Did Lexus make a BMW? Or did BMW make a Lexus? This and other 2017 surprises

Fri, Dec 29 2017

It's that time of year again. The calendar is about to reach its end, Star Trek Cats 2018 is about to take its place, and I'm reflecting about all the cars that graced my driveway this year or summoned me to exotic places. You know, like Stuttgart or Phoenix. In 2017, I drove at least 57, and as I perused the list of them, I started to notice a common refrain: "This car surprised me." Most were pleasant surprises, but there were a few head scratchers and facepalms for good measure. In both cases, it was generally the result of car companies seemingly trying to break out of an existing mold. Nowhere was that more apparent than the pair of Lexuses slathered in Infrared paint: The LS 500 that left me this week and the LC 500 that was my favorite car of 2017. Though Lexus has been trying to shake its crusty, gold-packaged reputation for some time now, its efforts always seemed like an old man choosing Hollister to redo his wardrobe after realizing it hasn't been updated since 1987. I fell in love with the LC, genuinely floored by its near-perfect take on the GT. It's characterful in sound, appearance and tactility.

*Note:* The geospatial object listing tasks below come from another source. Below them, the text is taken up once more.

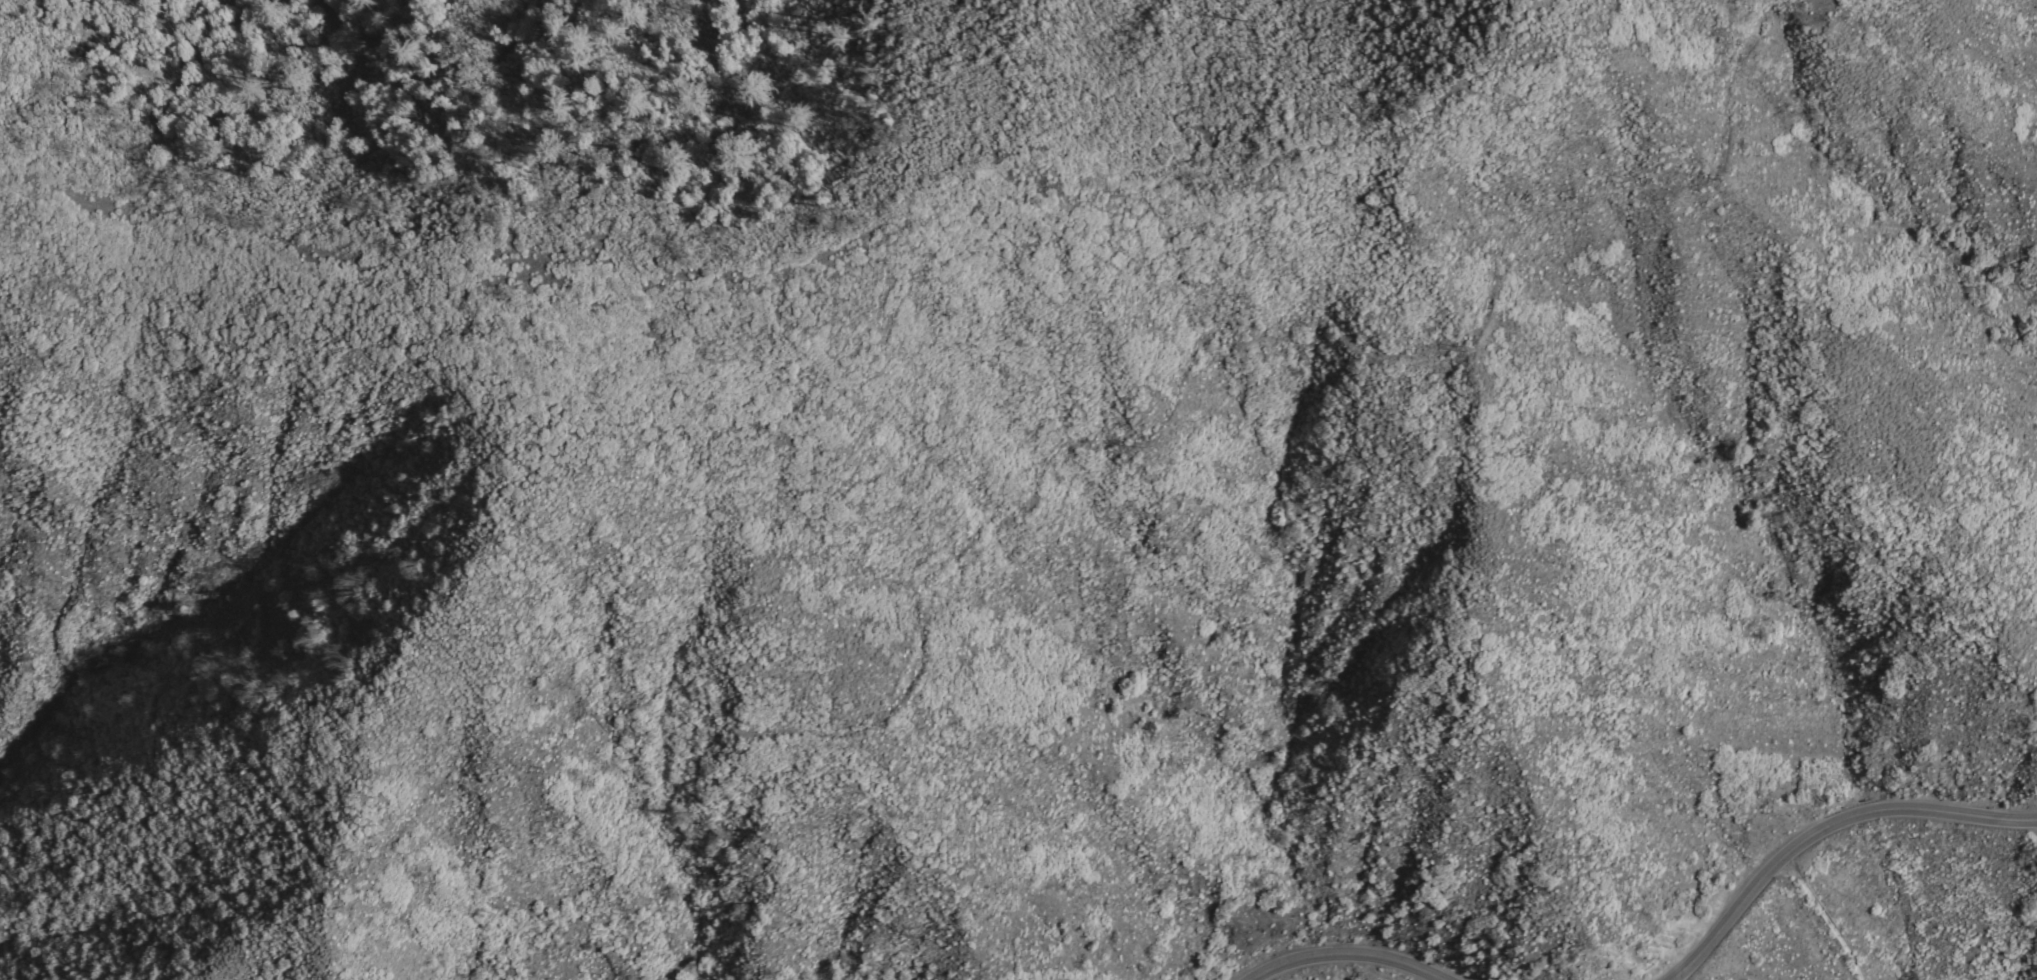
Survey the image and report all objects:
road: (1235, 337)
road: (281, 810)
parking lot: (2034, 826)
road: (1831, 831)
road: (1357, 955)

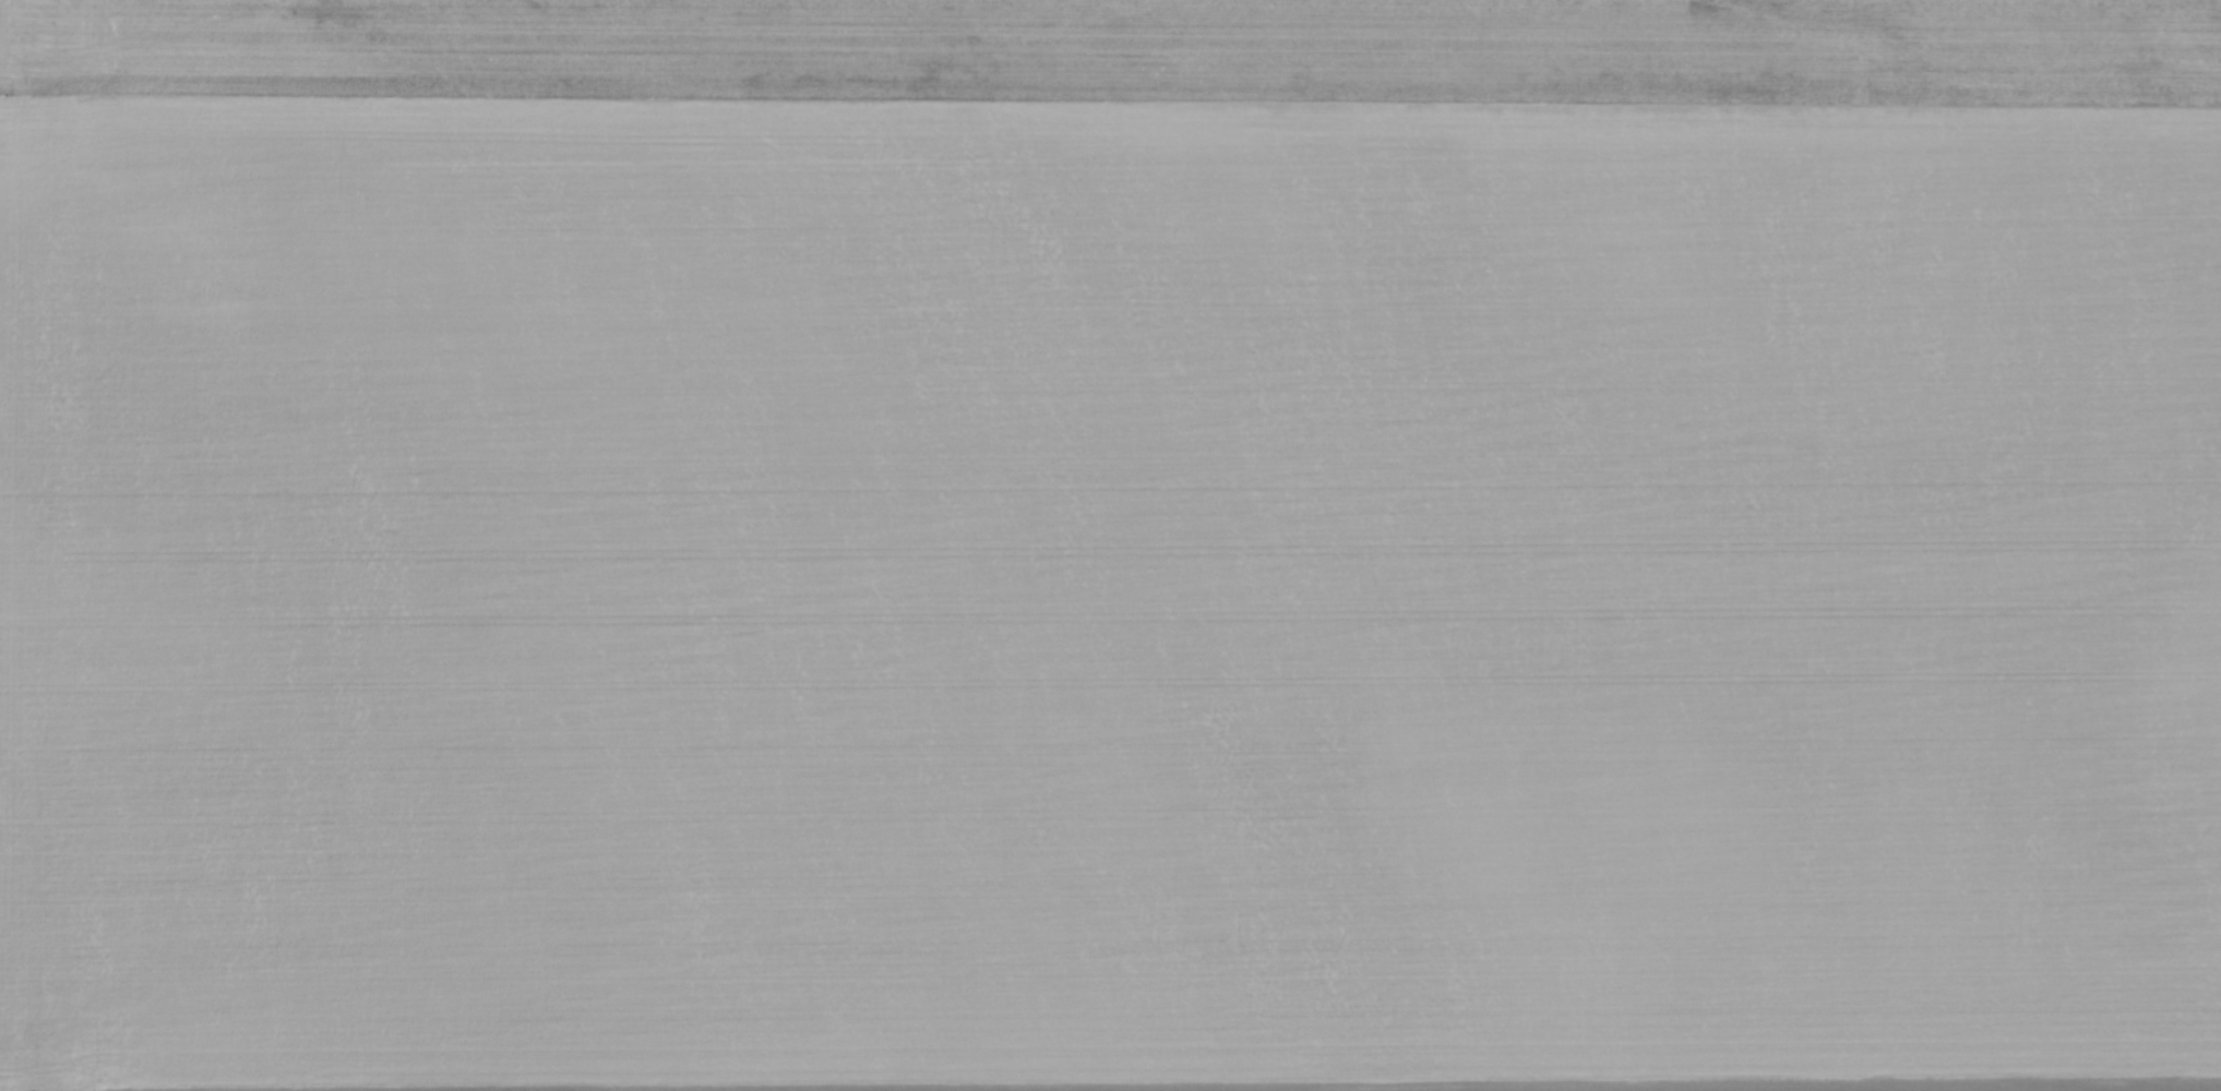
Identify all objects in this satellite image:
crop: (1110, 545)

It was at home in the city, in the mountain and on the open road. It was both comfortable and thrilling, and after driving the mechanically related LS 500, I can report that the LC's talents aren't an outlier. The LS 500's turbo V6 may make different noises than the LC's naturally aspirated V8, but it nevertheless invigorates the cabin when the car is placed in Sport+ mode. The steering is truly communicative, body motions are kept in miraculous check, and I absolutely forgot I was in an enormous luxury limo ... and a Lexus one at that. It was everything that the BMW 530e was not. I drove that on the exact same roads and was utterly bored the entire time. Generally doughy, lifeless steering, more distant than Planet 9. And no, the plug-in hybrid powertrain had nothing to do with that. At least it shouldn't. The Porsche Panamera S e-Hybrid I also drove this year proves that, as do the Hyundai Ioniqs, which are surprisingly adept and fun little cars regardless of what powers their wheels (Hyundai + hybrid = fun really blew me away). I would drive that Lexus LS F Sport over the BMW 5 Series any day of the week, which seems like a shocking thing to say in relation to either car. While Lexus is seemingly breaking out of its old crusty mold, BMW seems to be climbing into one.